▶ [ESTRATTO]:
I problemi che senz’altro gli approfondimenti proposti evidenziano riguardano innanzitutto la mancata coerenza tra la profondità e storicità di alcune questioni problematiche che affliggono i territori italiani e le diverse, spesso estemporanee – senz’altro inadeguate –, politiche pubbliche e, quindi, le inappropriate azioni di governo ai diversi livelli.
Tra gli esempi che fanno maggiormente pensare ma che, allo stesso tempo, suggeriscono la possibilità di identificare anche approcci concreti per quanto rinnovati, vi è senza dubbio il fatto che, per esempio, la Snai-Strategia nazionale aree interne, attiva dal 2014, non si occupava affatto di rischio sismico prima che il terremoto di Amatrice (agosto 2016) consigliasse di mettere in relazione questo tipo di problematica con i fenomeni di spopolamento che diffusamente aggravano la fragilità del territorio italiano. La cosiddetta «legge Salva borghi», invece, varata alla fine del 2017 – ed entro una logica a pioggia assolutamente antitetica rispetto alla filosofia degli indicatori minuti di Snai – ha considerato come centrale il tema del rischio sismico, sebbene al di fuori di qualsiasi volontà di coordinamento inter-istituzionale.
Questo evidenzia, parallelamente, anche la bassa capacità di apprendimento da parte delle istituzioni che, ai diversi livelli, elaborano e implementano politiche. Probabilmente in corrispondenza con la mancanza atavica di attitudine alla valutazione dei risultati e degli esiti delle politiche promosse. Da questo punto di vista, l’interazione tra università e territori di riferimento sembra confermare l’utilità di una collaborazione che consenta di approfondire la natura dei problemi e individuare soluzioni da sperimentare e non solo elencare.
Se non si riesce a entrare all’interno di una interazione concreta con il decisore pubblico, l’azione degli studiosi di territorio pare ossessionata dalla ricerca dell’«indicatore perfetto», non solo il più appropriato per descrivere condizioni effettivamente complesse, ma anche quello più utile per sostenere una sorta di riscatto rispetto alla scientificità del proprio sapere e della propria disciplina. In quegli stessi territori fragili di cui si diceva, gli errori che hanno contribuito alla definizione dell’attuale stato dei luoghi sono stati fatti, in passato, anche da professionisti compiacenti e università decisamente poco vigili. La mole di iniziative e sperimentazioni in corso oggi, invece, assieme con il diverso profilo che le caratterizza, testimonia anche la definizione di una rinnovata responsabilità (Caudo - De Leo 2018) che prova a supplire alla consueta mancanza di fondi, di cartografie digitali complete, che indichino, ad esempio, i perimetri delle aree vincolate nei piani paesistici o le incompatibilità tra previsioni di piano e strategie elaborate, come nei processi di Aree interne.

▶ [COMPITO]: Prosegui l'estratto sulle politiche pubbliche per i territori fragili partendo dall'ultima frase riportata.

▶ [ESTRATTI DEI DATI]:
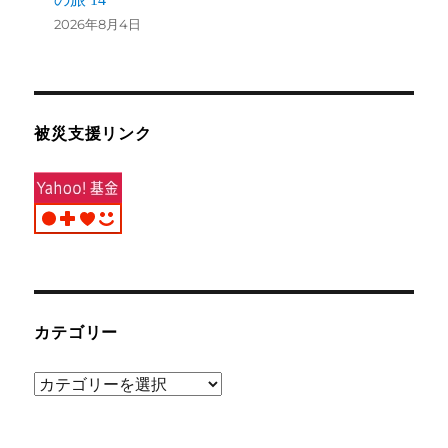
2026年8月4日
被災支援リンク
カテゴリー
カ
テ
ゴ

▶ [SOLUZIONE]:
L’insoddisfazione quindi, non si limita allo stato dei luoghi fisici, ma si esplicita e personifica nella inadeguatezza della pianificazione e degli urbanisti, incapaci senza un opportuno sforzo e ripensamento, di dare contributi essenziali invece, proprio nei contesti di crisi, di incessante aumento del disagio socio-economico e abitativo, di emergenza, dal sismico all’idrogeologico.
Per questo, ciò che maggiormente viene richiesto alle politiche è un lavoro comune a partire da un disegno di quadro generale, di sviluppo e trasformazione del nostro paese per i prossimi anni, mentre manifestiamo un rinnovato impegno per meglio comprendere i modi e le possibilità per fare avanzare la disciplina, anche cambiando e contaminando i punti di vista.
3. Idee e proposte.
La discussione ha portato all’attenzione molte idee e proposte anche estremamente concrete, oltre che variegate, che potrebbero effettivamente trovare un senso entro un coordinamento di obiettivi e azioni mirate al contrasto delle diseguaglianze territoriali e dell’ingiustizia spaziale, ad esempio attraverso contributi alla trasformazione dell’idea e del funzionamento degli standard urbanistici3, al miglioramento della qualità ambientale, anche attraverso interventi puntuali sull’igiene e la salute pubblica, all’uso maggiormente efficiente delle risorse, a partire dalla conoscenza profonda di quello che c’è e di quello che manca nei diversi contesti.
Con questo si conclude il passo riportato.